# [What you will do]
Beginning with the first line below, output every record verbatim and leave out the images.

# [Given information]

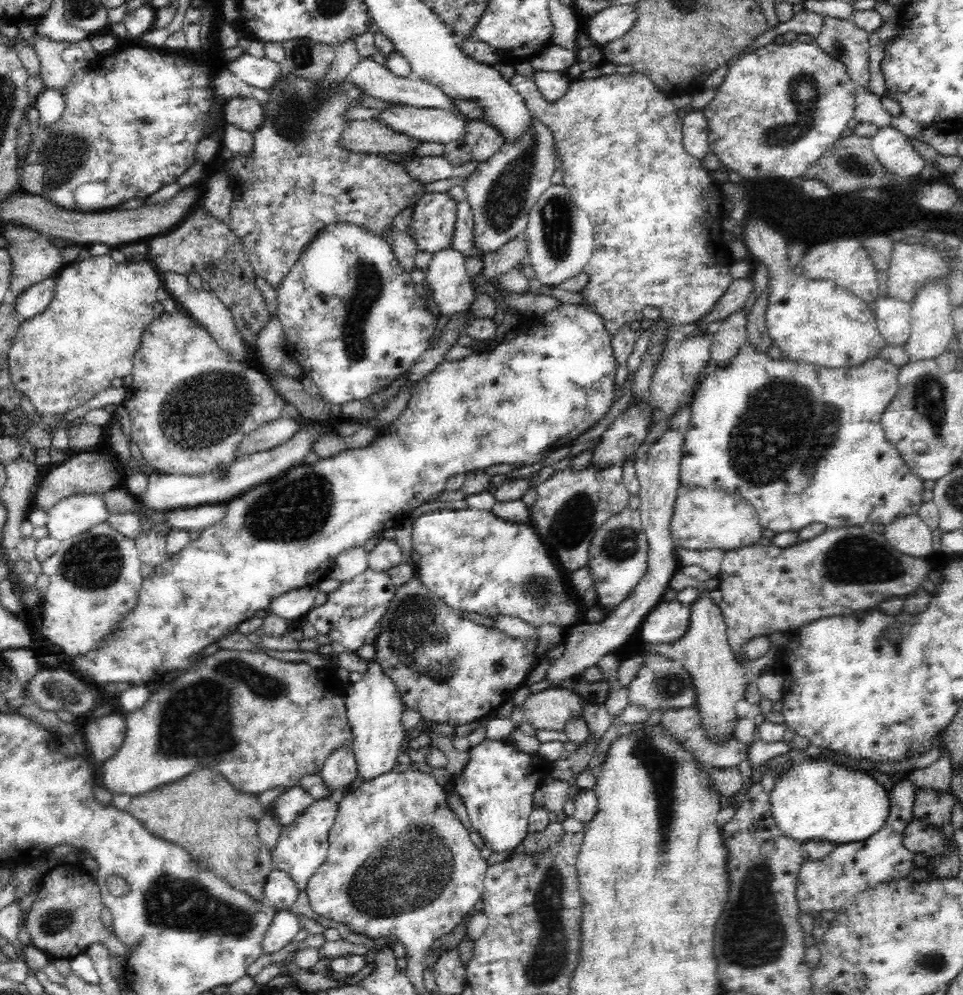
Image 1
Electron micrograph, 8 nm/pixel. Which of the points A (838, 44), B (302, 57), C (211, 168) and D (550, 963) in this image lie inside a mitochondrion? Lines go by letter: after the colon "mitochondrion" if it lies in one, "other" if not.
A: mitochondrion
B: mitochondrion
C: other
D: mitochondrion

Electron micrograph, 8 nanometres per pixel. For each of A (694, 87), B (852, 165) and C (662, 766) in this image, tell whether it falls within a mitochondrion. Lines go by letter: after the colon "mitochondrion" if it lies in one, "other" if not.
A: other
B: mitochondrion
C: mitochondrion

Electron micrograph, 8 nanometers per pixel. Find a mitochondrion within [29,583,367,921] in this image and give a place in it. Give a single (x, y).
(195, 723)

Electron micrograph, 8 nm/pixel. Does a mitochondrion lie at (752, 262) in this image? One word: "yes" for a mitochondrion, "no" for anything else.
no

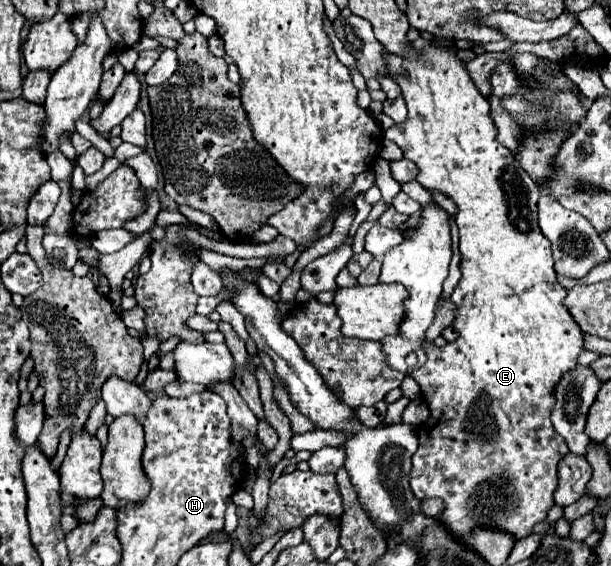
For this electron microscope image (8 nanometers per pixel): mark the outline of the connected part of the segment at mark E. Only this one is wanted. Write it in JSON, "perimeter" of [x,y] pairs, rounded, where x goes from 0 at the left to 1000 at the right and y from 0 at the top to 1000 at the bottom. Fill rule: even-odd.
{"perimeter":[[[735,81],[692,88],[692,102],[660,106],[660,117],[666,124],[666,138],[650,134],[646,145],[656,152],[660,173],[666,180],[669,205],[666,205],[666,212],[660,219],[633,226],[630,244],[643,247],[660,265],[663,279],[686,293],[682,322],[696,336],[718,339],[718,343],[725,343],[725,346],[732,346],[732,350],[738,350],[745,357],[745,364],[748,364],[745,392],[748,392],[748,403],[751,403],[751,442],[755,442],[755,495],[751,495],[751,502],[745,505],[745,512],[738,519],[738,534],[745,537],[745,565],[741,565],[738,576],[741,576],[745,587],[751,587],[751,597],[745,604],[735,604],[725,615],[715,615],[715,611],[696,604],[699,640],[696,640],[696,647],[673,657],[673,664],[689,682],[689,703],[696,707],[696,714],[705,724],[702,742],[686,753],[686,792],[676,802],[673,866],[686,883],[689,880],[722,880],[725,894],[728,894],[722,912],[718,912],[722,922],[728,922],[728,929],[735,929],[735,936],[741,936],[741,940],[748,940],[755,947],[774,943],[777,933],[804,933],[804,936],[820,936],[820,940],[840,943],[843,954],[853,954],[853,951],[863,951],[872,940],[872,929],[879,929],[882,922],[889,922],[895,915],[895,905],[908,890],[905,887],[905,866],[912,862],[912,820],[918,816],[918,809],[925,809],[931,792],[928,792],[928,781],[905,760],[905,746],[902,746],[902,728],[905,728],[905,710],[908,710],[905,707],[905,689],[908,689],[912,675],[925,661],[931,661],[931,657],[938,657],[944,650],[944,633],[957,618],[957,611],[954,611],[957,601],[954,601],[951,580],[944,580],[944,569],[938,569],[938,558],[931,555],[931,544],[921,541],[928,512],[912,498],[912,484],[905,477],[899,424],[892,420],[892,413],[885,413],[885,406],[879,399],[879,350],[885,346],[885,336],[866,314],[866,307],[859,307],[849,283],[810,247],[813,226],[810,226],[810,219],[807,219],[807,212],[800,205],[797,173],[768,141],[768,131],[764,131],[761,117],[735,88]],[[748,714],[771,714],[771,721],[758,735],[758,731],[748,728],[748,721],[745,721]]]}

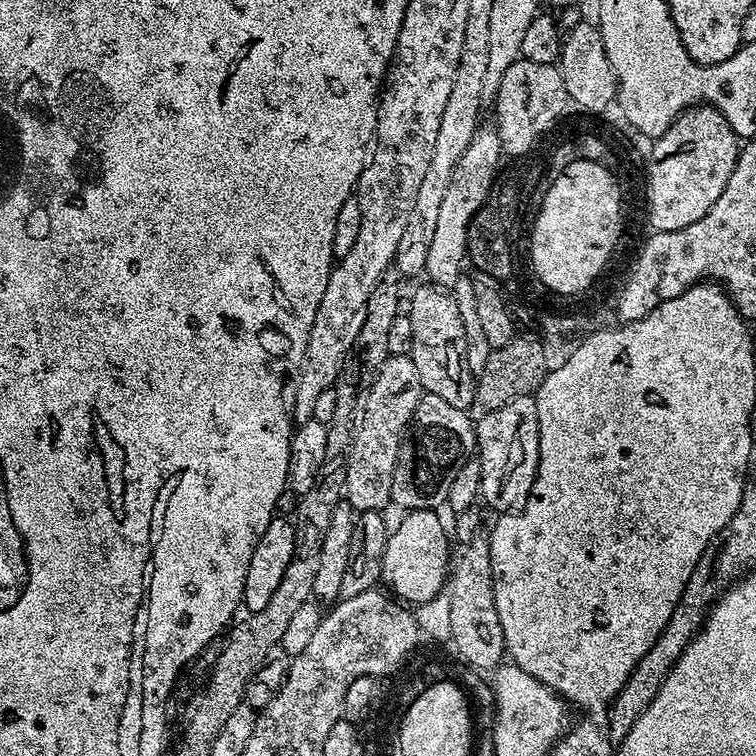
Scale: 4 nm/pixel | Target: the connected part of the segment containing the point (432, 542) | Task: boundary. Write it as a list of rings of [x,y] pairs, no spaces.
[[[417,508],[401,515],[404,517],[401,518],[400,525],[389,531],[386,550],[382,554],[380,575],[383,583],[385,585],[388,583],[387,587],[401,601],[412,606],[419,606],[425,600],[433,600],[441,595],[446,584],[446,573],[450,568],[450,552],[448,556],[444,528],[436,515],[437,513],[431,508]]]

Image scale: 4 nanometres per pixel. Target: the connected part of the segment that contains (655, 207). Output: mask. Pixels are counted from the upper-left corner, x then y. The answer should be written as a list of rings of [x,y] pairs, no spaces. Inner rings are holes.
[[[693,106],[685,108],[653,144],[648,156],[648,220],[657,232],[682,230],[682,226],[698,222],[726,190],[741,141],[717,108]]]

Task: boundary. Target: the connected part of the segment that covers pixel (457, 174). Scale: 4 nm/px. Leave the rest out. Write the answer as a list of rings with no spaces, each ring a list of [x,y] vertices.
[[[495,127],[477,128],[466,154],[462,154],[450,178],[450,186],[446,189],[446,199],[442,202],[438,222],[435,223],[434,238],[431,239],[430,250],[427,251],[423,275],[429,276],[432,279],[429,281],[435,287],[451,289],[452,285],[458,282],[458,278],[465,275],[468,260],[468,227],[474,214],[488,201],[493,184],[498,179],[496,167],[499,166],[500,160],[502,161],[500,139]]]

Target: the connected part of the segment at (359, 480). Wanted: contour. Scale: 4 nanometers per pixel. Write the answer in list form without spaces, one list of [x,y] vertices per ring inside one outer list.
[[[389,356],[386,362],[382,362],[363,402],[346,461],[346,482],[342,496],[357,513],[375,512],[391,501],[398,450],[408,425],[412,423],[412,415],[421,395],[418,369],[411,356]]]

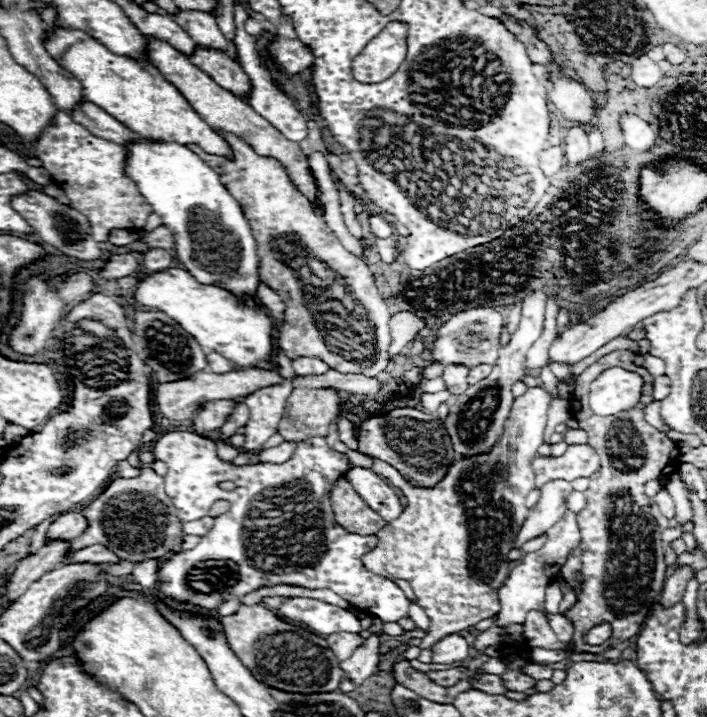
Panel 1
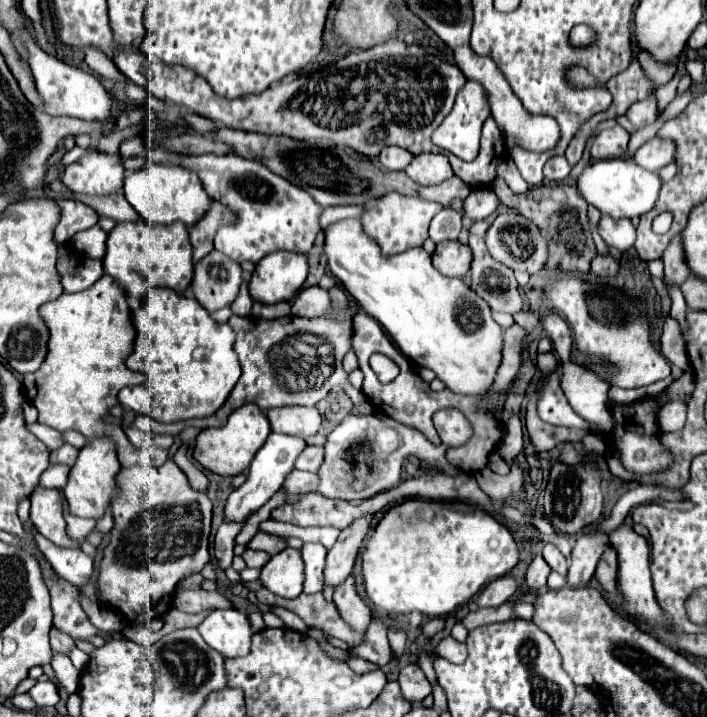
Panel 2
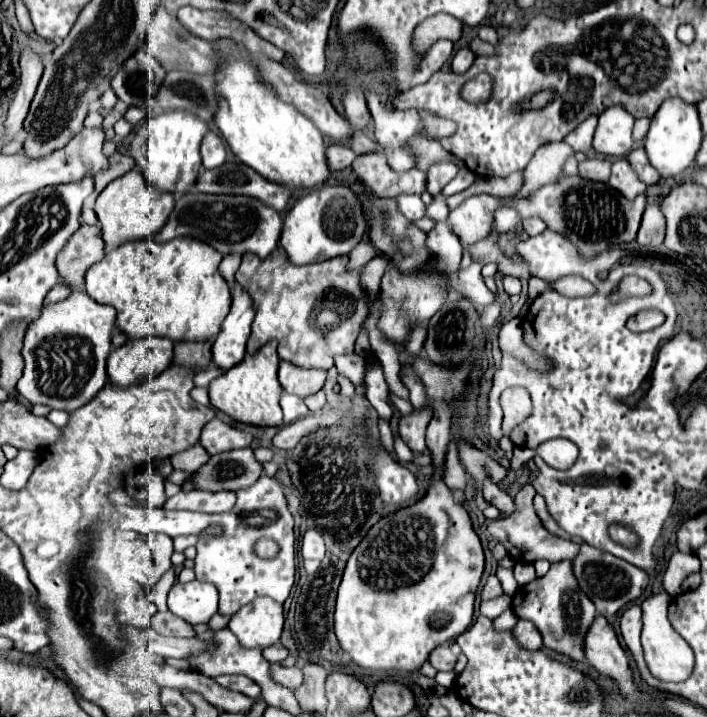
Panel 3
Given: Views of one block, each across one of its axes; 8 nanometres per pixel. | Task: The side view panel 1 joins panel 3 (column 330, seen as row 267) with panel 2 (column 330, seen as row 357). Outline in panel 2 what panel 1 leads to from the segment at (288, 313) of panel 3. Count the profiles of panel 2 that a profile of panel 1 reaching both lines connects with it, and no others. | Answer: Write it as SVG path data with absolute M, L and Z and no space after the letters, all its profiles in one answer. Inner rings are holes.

# [Answer space]
Image 1
Electron micrograph, 8 nm/pixel. Which of the points A (838, 44), B (302, 57), C (211, 168) and D (550, 963) in this image lie inside a mitochondrion? Lines go by letter: after the colon "mitochondrion" if it lies in one, "other" if not.
A: mitochondrion
B: mitochondrion
C: other
D: mitochondrion

Electron micrograph, 8 nanometres per pixel. For each of A (694, 87), B (852, 165) and C (662, 766) in this image, tell whether it falls within a mitochondrion. Lines go by letter: after the colon "mitochondrion" if it lies in one, "other" if not.
A: other
B: mitochondrion
C: mitochondrion

Electron micrograph, 8 nanometers per pixel. Find a mitochondrion within [29,583,367,921] in this image and give a place in it. Give a single (x, y).
(195, 723)

Electron micrograph, 8 nm/pixel. Does a mitochondrion lie at (752, 262) in this image? One word: "yes" for a mitochondrion, "no" for anything else.
no

For this electron microscope image (8 nanometers per pixel): mark the outline of the connected part of the segment at mark E. Only this one is wanted. Write it in JSON, "perimeter" of [x,y] pairs, rounded, where x goes from 0 at the left to 1000 at the right and y from 0 at the top to 1000 at the bottom. Fill rule: even-odd.
{"perimeter":[[[735,81],[692,88],[692,102],[660,106],[660,117],[666,124],[666,138],[650,134],[646,145],[656,152],[660,173],[666,180],[669,205],[666,205],[666,212],[660,219],[633,226],[630,244],[643,247],[660,265],[663,279],[686,293],[682,322],[696,336],[718,339],[718,343],[725,343],[725,346],[732,346],[732,350],[738,350],[745,357],[745,364],[748,364],[745,392],[748,392],[748,403],[751,403],[751,442],[755,442],[755,495],[751,495],[751,502],[745,505],[745,512],[738,519],[738,534],[745,537],[745,565],[741,565],[738,576],[741,576],[745,587],[751,587],[751,597],[745,604],[735,604],[725,615],[715,615],[715,611],[696,604],[699,640],[696,640],[696,647],[673,657],[673,664],[689,682],[689,703],[696,707],[696,714],[705,724],[702,742],[686,753],[686,792],[676,802],[673,866],[686,883],[689,880],[722,880],[725,894],[728,894],[722,912],[718,912],[722,922],[728,922],[728,929],[735,929],[735,936],[741,936],[741,940],[748,940],[755,947],[774,943],[777,933],[804,933],[804,936],[820,936],[820,940],[840,943],[843,954],[853,954],[853,951],[863,951],[872,940],[872,929],[879,929],[882,922],[889,922],[895,915],[895,905],[908,890],[905,887],[905,866],[912,862],[912,820],[918,816],[918,809],[925,809],[931,792],[928,792],[928,781],[905,760],[905,746],[902,746],[902,728],[905,728],[905,710],[908,710],[905,707],[905,689],[908,689],[912,675],[925,661],[931,661],[931,657],[938,657],[944,650],[944,633],[957,618],[957,611],[954,611],[957,601],[954,601],[951,580],[944,580],[944,569],[938,569],[938,558],[931,555],[931,544],[921,541],[928,512],[912,498],[912,484],[905,477],[899,424],[892,420],[892,413],[885,413],[885,406],[879,399],[879,350],[885,346],[885,336],[866,314],[866,307],[859,307],[849,283],[810,247],[813,226],[810,226],[810,219],[807,219],[807,212],[800,205],[797,173],[768,141],[768,131],[764,131],[761,117],[735,88]],[[748,714],[771,714],[771,721],[758,735],[758,731],[748,728],[748,721],[745,721]]]}

Scale: 4 nm/pixel | Target: the connected part of the segment containing the point (432, 542) | Task: boundary. Write it as a list of rings of [x,y] pairs, no spaces.
[[[417,508],[401,515],[404,517],[401,518],[400,525],[389,531],[386,550],[382,554],[380,575],[383,583],[385,585],[388,583],[387,587],[401,601],[412,606],[419,606],[425,600],[433,600],[441,595],[446,584],[446,573],[450,568],[450,552],[448,556],[444,528],[436,515],[437,513],[431,508]]]

Image scale: 4 nanometres per pixel. Target: the connected part of the segment that contains (655, 207). Output: mask. Pixels are counted from the upper-left corner, x then y. The answer should be written as a list of rings of [x,y] pairs, no spaces. Inner rings are holes.
[[[693,106],[685,108],[653,144],[648,156],[648,220],[657,232],[682,230],[682,226],[698,222],[726,190],[741,141],[717,108]]]

Task: boundary. Target: the connected part of the segment that covers pixel (457, 174). Scale: 4 nm/px. Leave the rest out. Write the answer as a list of rings with no spaces, each ring a list of [x,y] vertices.
[[[495,127],[477,128],[466,154],[462,154],[450,178],[450,186],[446,189],[446,199],[442,202],[438,222],[435,223],[434,238],[431,239],[430,250],[427,251],[423,275],[429,276],[432,279],[429,281],[435,287],[451,289],[452,285],[458,282],[458,278],[465,275],[468,260],[468,227],[474,214],[488,201],[493,184],[498,179],[496,167],[499,166],[500,160],[502,161],[500,139]]]

Target: the connected part of the segment at (359, 480). Wanted: contour. Scale: 4 nanometers per pixel. Write the answer in list form without spaces, one list of [x,y] vertices per ring inside one outer list.
[[[389,356],[386,362],[382,362],[363,402],[346,461],[346,482],[342,496],[357,513],[375,512],[391,501],[398,450],[408,425],[412,423],[412,415],[421,395],[418,369],[411,356]]]

Panel 1
Panel 2
Panel 3
Given: Views of one block, each across one of its axes; 8 nanometres per pixel. | Task: The side view panel 1 joins panel 3 (column 330, seen as row 267) with panel 2 (column 330, seen as row 357). Outline in panel 2 what panel 1 leads to from the segment at (288, 313) of panel 3. Count the profiles of panel 2 that a profile of panel 1 reaching both lines connects with it, and no others. | Answer: Write it as SVG path data with absolute M, L and Z and no space after the letters, all its profiles in one answer. Inner rings are holes.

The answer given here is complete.